What began as a project intended to be 50,000 words ended up as a 440-page, 120,000-word, reference book.

“The biggest complaint I get is that when people are lying in bed reading it, it gets too heavy,” she laughed.

This authoritative volume is well laid out and user-friendly with useful information on commonly found plants, including their medicinal and nutritional values.

The text is a collaborative effort between Gray, some friends and other herbalism experts.

The late Gwich’in elder, Ruth Welsh, wrote the foreword to the book.

“She was a great teacher and a really good friend,” Gray said. “I really miss her. I’m glad that some of her words will live on through this work.”

Author Robert Rogers (The Fungal Pharmacy) wrote the reference section.
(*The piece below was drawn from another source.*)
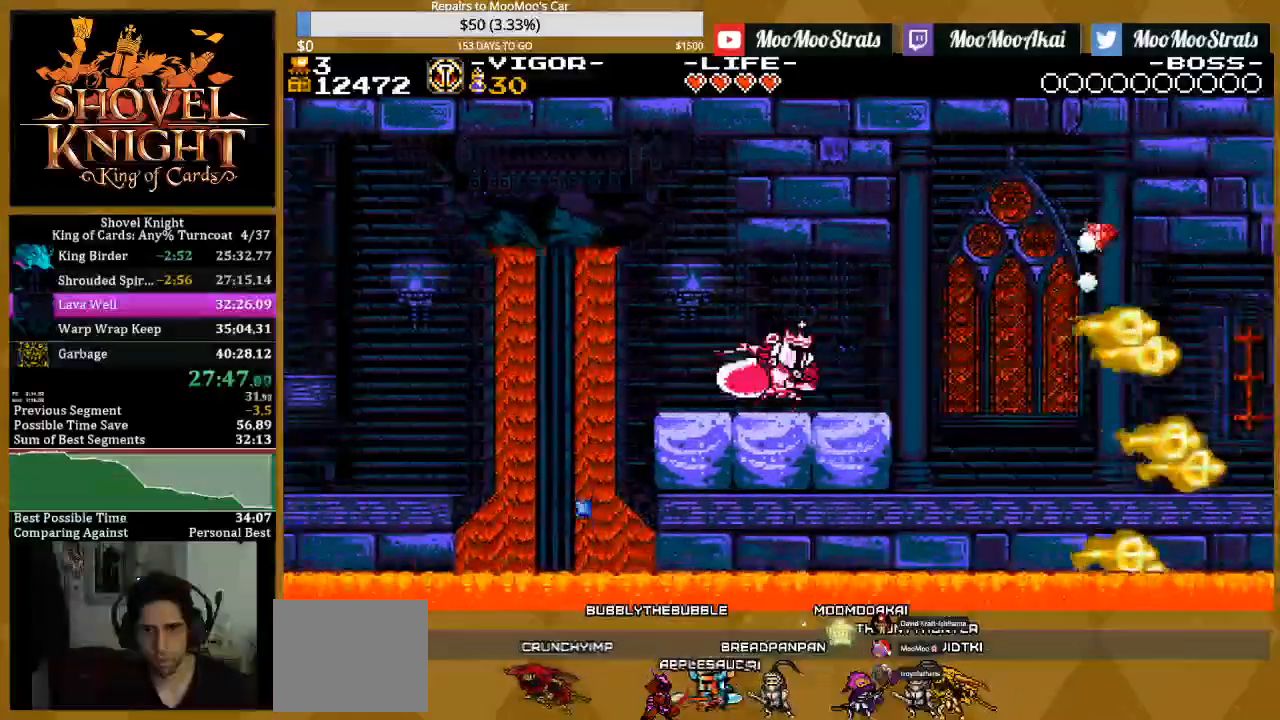
{"dt_ms": 1000, "buttons": ["CROSS", "TRIANGLE", "DPAD_RIGHT"]}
“He’s like a walking encyclopedia of boreal herbal plants. Robert contributed the chemistry part of the book because chemistry is not my forte. He’s quite experienced with chemistry,” she said.

Steve Johnson of Alaskan Essences provided the information for the flower essences portion.

Gray stuck to writing what she knows best – the medicinal and edible plant information.

The botanical illustrations and descriptions are from the National Research Council.

A botanist has made them user-friendly.

The common name of each plant is followed by the scientific name, the Vuntut Gwitchin name where possible and its etymology. Diagrams help to identify each species.

Detailed photography by Cathie Archbould, Fritz Mueller and others enhance the beauty and functionality of the pages.

A series of charts aids the reader in locating the herbs and plants they seek.

One section of the book contains medicinal preparations; another has some tasty recipes.

CCI Press of the Canadian Circumpolar Institute from the University of Alberta co-published and peer-reviewed the manuscript.

Gray is an environmental activist and hopes the book will help people get out and experience nature.

“I think that when people know what’s growing around them they’re more apt to want to protect that,” she said.

Her belief is that the more people who grow their own food and gather their own medicine, the more they will be connected to their roots.

“I used to have a belief that it was every community that needed a herbalist, but now I have a belief that every household needs a herbalist.”

For her, that means someone to help with minor things like a cough or cold, minor cuts, knowing what nutrients are in which plants and providing preventative advice.

Interestingly, Gray’s great-great grandfather was a herbalist. He is best known for a blend called Mitchell’s Genuine Balsam.

Truly, the nut doesn’t fall far from the tree.